Reproduce the data below word for word, from the line with "as h=3 m=24." to the line with "h=4 m=43 s=38", both included. Leave the pictures out.

--- start of Stored data ---

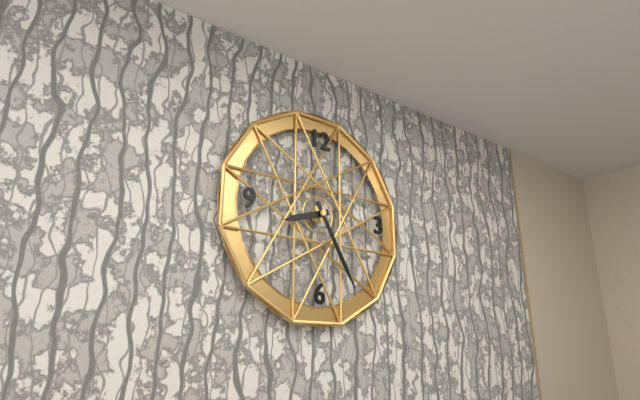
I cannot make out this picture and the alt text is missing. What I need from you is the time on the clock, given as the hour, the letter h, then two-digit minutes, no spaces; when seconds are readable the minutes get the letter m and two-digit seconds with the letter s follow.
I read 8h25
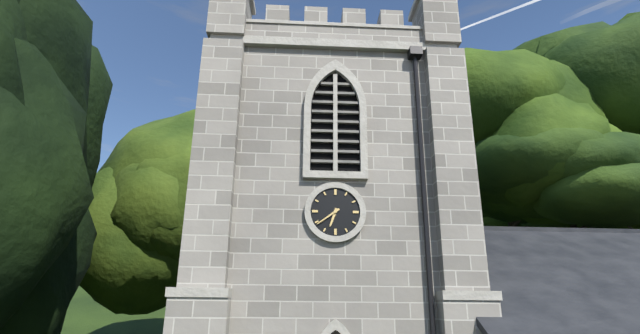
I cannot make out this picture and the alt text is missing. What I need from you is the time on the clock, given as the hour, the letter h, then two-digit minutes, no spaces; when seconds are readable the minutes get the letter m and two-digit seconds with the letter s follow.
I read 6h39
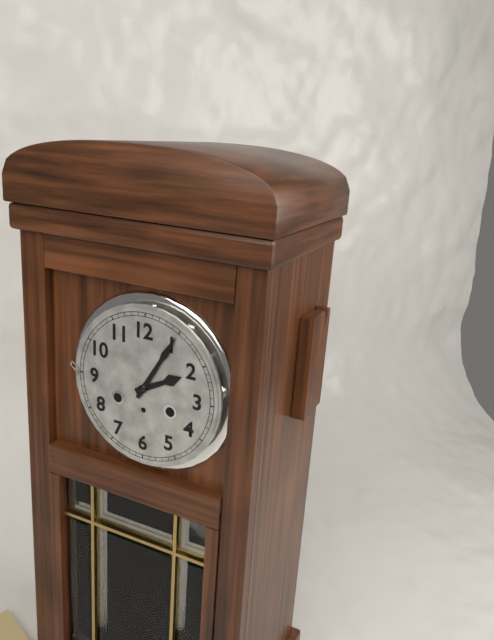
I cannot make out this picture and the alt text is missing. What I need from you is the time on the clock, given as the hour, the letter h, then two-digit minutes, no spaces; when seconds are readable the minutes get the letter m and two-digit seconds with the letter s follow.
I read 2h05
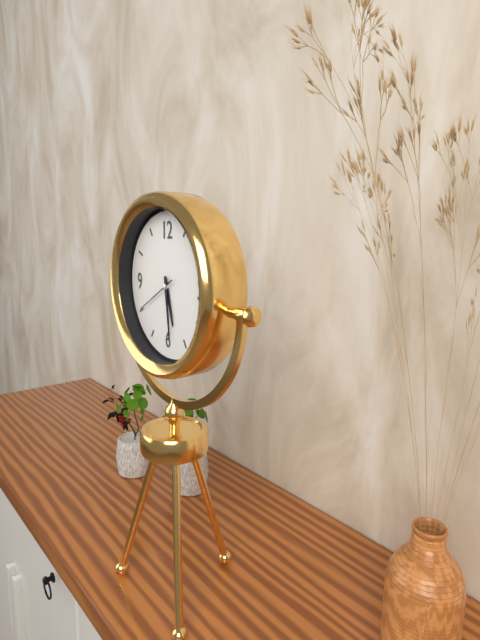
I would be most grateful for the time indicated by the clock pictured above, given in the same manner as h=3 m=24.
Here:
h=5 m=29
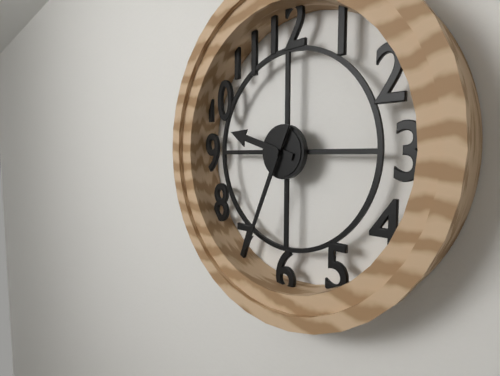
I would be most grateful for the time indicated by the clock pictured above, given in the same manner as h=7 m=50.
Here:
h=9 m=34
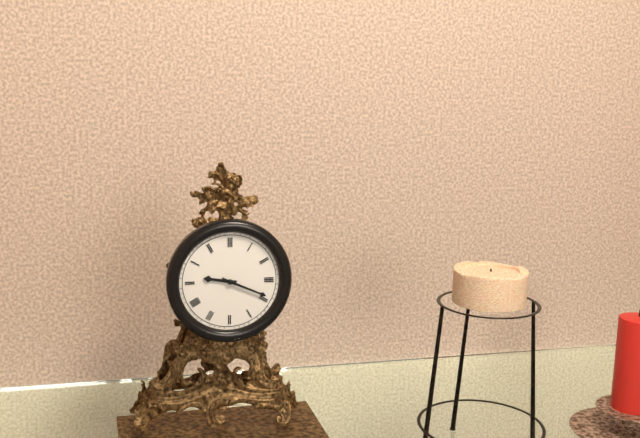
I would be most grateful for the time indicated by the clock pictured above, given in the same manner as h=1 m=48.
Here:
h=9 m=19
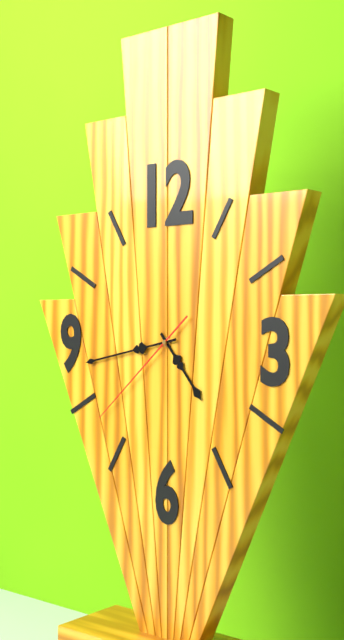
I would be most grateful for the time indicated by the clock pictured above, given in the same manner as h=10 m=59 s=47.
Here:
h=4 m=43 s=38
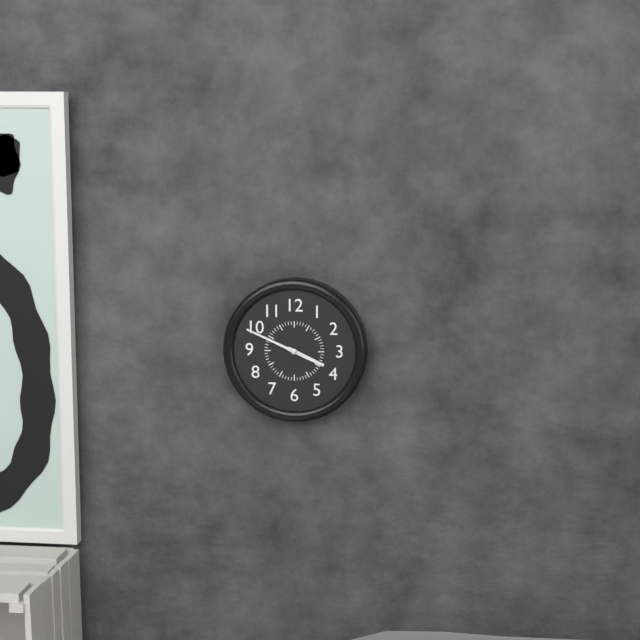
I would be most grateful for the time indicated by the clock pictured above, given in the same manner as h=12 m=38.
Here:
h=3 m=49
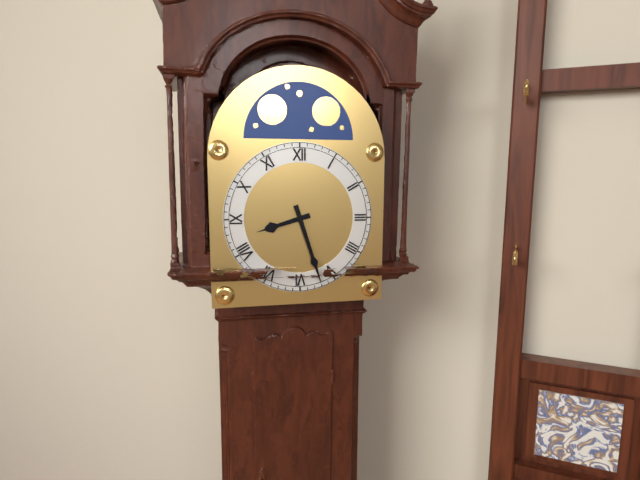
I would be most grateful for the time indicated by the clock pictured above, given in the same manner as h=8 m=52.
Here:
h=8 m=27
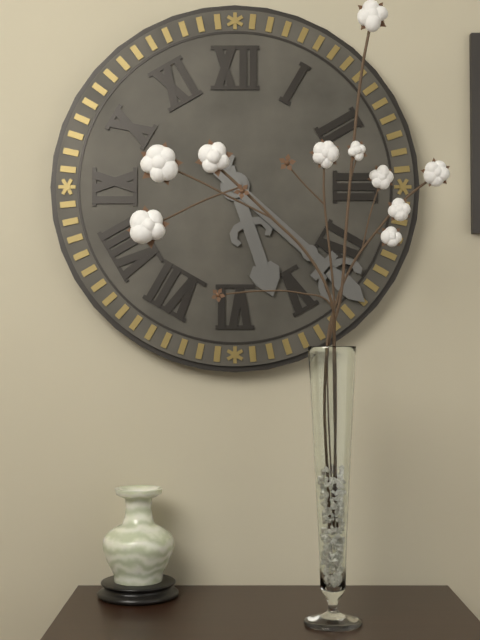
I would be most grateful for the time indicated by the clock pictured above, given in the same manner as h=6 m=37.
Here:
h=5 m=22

--- end of Stored data ---
--- start of Stored data ---

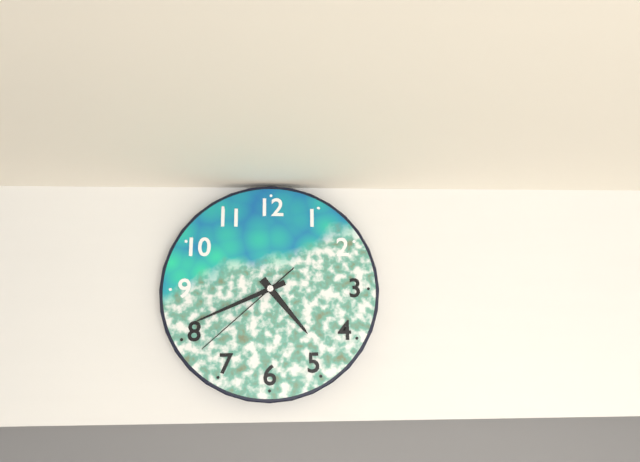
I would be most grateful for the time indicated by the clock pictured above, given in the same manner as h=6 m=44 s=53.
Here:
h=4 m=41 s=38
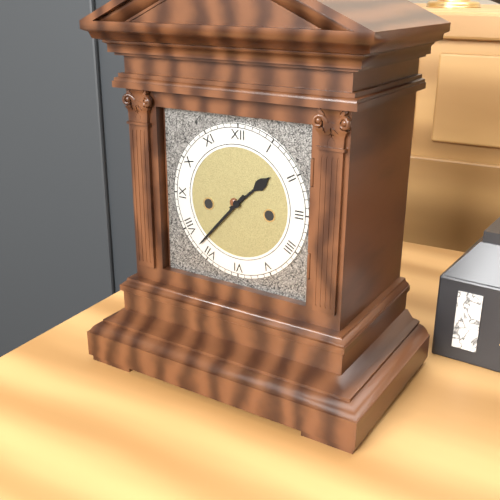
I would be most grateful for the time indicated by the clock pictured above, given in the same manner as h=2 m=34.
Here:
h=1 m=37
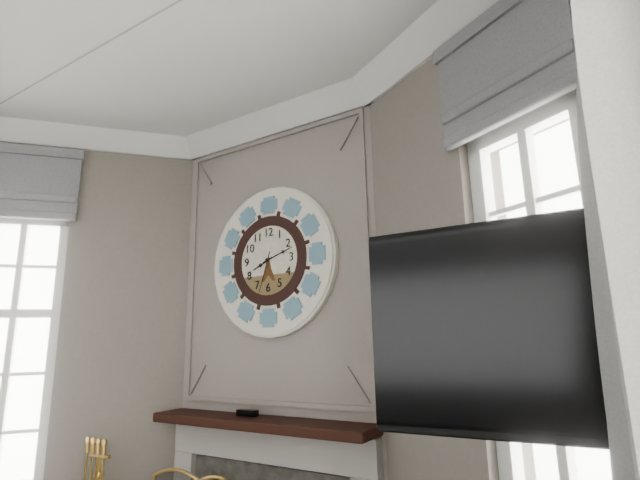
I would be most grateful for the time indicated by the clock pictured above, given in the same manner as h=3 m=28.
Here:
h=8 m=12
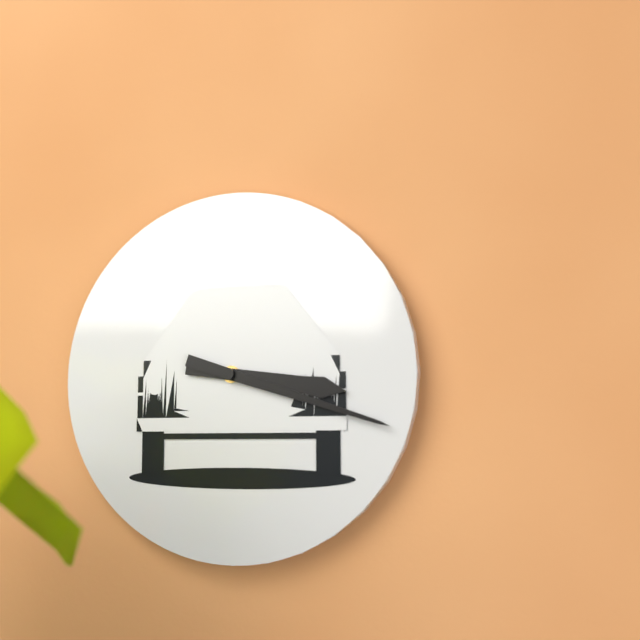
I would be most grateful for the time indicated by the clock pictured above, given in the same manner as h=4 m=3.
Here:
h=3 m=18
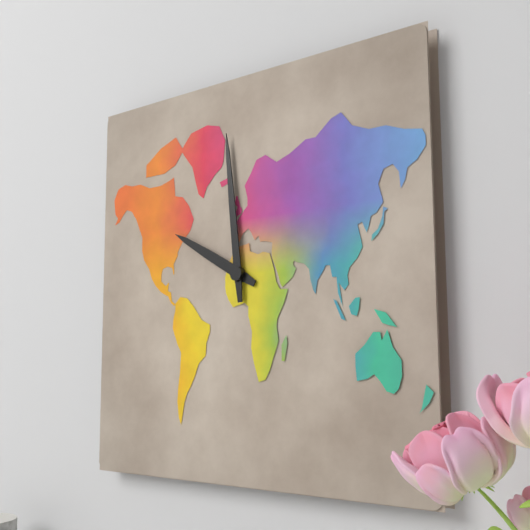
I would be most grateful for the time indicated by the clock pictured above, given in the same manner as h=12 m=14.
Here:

--- end of Stored data ---
--- start of Stored data ---

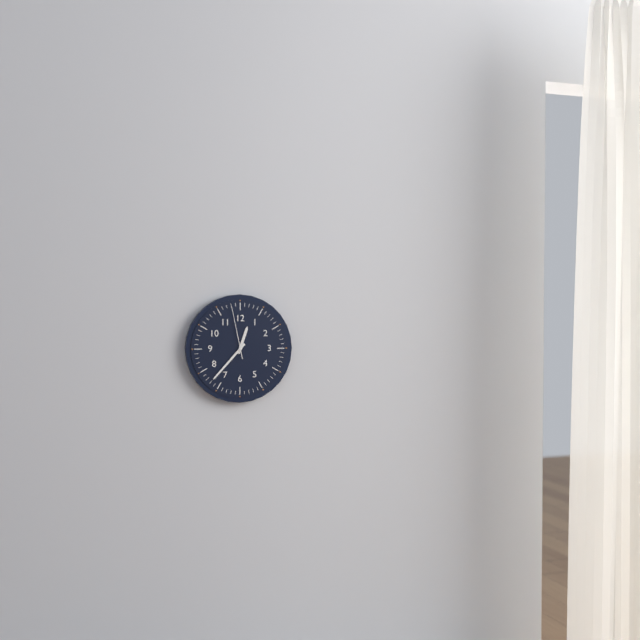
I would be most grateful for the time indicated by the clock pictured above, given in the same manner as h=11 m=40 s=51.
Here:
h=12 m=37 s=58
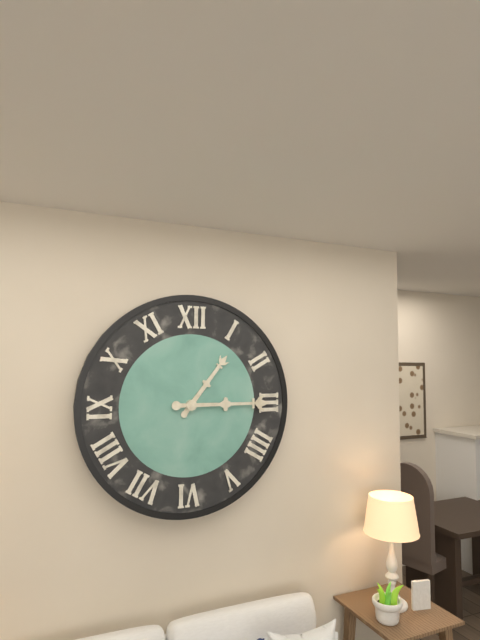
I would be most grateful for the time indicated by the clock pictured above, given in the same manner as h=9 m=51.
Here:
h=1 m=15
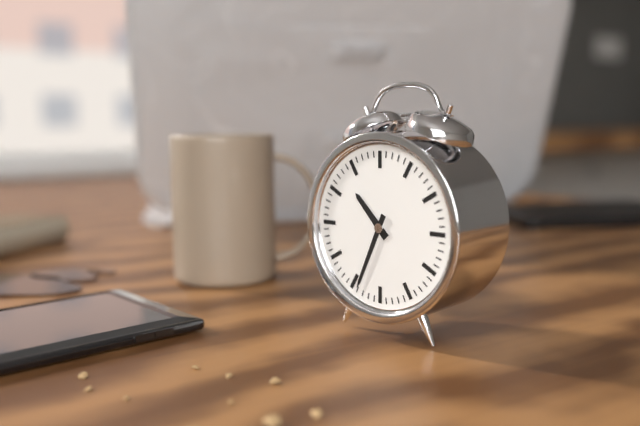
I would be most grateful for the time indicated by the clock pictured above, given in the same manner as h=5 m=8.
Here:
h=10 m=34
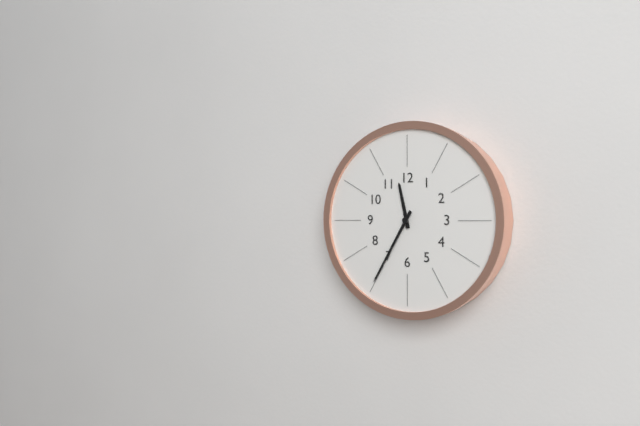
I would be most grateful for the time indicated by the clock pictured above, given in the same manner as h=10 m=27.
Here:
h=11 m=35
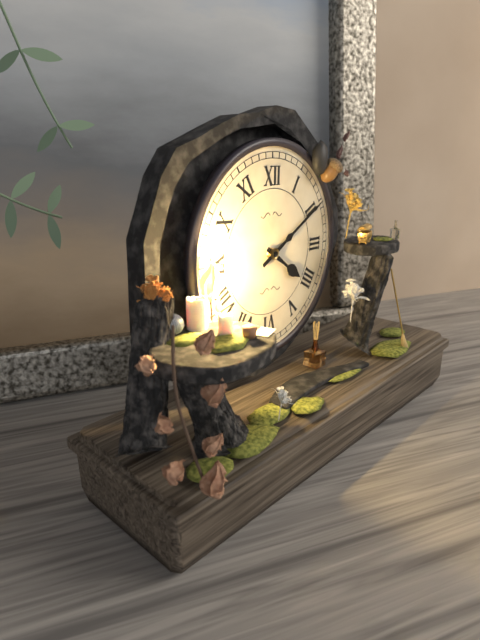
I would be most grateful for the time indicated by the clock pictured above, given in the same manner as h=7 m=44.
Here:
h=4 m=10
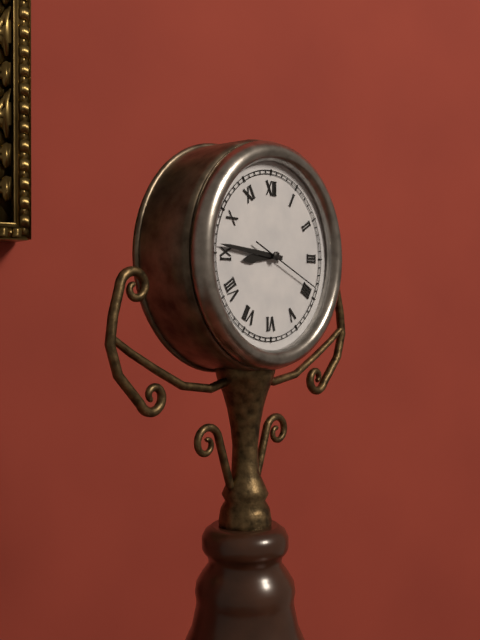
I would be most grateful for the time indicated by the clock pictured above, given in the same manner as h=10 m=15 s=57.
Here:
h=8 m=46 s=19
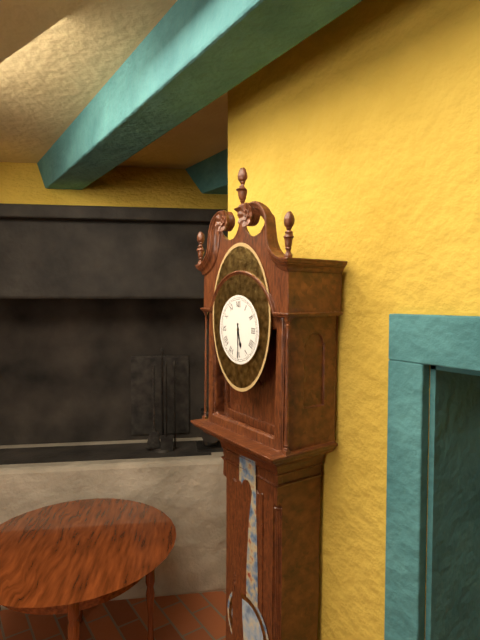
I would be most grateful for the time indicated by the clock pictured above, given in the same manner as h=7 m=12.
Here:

--- end of Stored data ---

- Output for this exercise -
I would be most grateful for the time indicated by the clock pictured above, given in the same manner as h=3 m=24.
Here:
h=5 m=29
I would be most grateful for the time indicated by the clock pictured above, given in the same manner as h=7 m=50.
Here:
h=9 m=34
I would be most grateful for the time indicated by the clock pictured above, given in the same manner as h=1 m=48.
Here:
h=9 m=19
I would be most grateful for the time indicated by the clock pictured above, given in the same manner as h=10 m=59 s=47.
Here:
h=4 m=43 s=38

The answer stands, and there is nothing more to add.